Let’s talk about resolution for a minute.
Every image on your computer is made of pixels–tiny little dots, each a different color, which, when viewed as a whole, make up an image. When you print that image out, the more pixels you can cram into the same amount of space (called resolution), the more detail your image has. Basically, the higher the resolution (measured in dots-per-inch or dpi), the more detail your image is capable of holding.
Here is a simulation of an image at 3 different resolutions, from highest on the left to lowest on the right:
Setting the resolution of an image in Photoshop (or other image editing program) has zero effect on the size the image appears on screen. Zip. Zilch. It’s only the pixel dimensions that matter when you’re looking at a picture on a monitor (unless, of course, you zoom in or out, but that’s cheating). On the web, your computer will show the image at the full size–each and every pixel. So if you want to change the size of the image on the screen, you need to change the actual pixel dimensions.
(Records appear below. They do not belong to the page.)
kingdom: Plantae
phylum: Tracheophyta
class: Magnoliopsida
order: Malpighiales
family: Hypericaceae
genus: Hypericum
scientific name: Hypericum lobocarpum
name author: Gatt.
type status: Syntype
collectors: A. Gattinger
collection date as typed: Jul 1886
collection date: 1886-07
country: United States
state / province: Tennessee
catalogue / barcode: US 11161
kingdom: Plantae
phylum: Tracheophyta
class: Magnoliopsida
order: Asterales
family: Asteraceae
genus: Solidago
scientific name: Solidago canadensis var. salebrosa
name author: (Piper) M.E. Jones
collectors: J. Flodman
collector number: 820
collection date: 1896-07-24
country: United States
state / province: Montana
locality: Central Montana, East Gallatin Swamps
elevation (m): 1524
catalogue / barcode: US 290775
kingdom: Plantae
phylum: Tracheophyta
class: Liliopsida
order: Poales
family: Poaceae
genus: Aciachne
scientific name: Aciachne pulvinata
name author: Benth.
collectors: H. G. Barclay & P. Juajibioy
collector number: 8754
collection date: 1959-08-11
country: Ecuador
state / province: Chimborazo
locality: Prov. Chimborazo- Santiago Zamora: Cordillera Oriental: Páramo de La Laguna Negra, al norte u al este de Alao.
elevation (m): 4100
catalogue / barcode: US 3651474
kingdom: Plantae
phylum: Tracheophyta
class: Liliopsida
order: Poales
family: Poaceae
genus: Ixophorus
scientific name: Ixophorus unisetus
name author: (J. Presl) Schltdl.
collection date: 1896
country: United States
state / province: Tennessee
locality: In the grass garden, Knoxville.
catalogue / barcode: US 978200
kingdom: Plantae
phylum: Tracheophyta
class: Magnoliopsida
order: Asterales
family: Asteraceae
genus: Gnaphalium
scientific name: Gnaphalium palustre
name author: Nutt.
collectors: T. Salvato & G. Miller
So the conventional wisdom that says to set your images at 72dpi for the web actually has no effect at all! (By all means, test it out if you don’t believe me.)
On the other hand, when your image prints out, the printer isn’t concerned with the overall number of pixels in the image. It’s just concerned with how close together (ie. the resolution) it should print them. Of course, the more pixels you have to start with, the more you can raise the resolution and still have a high-quality print.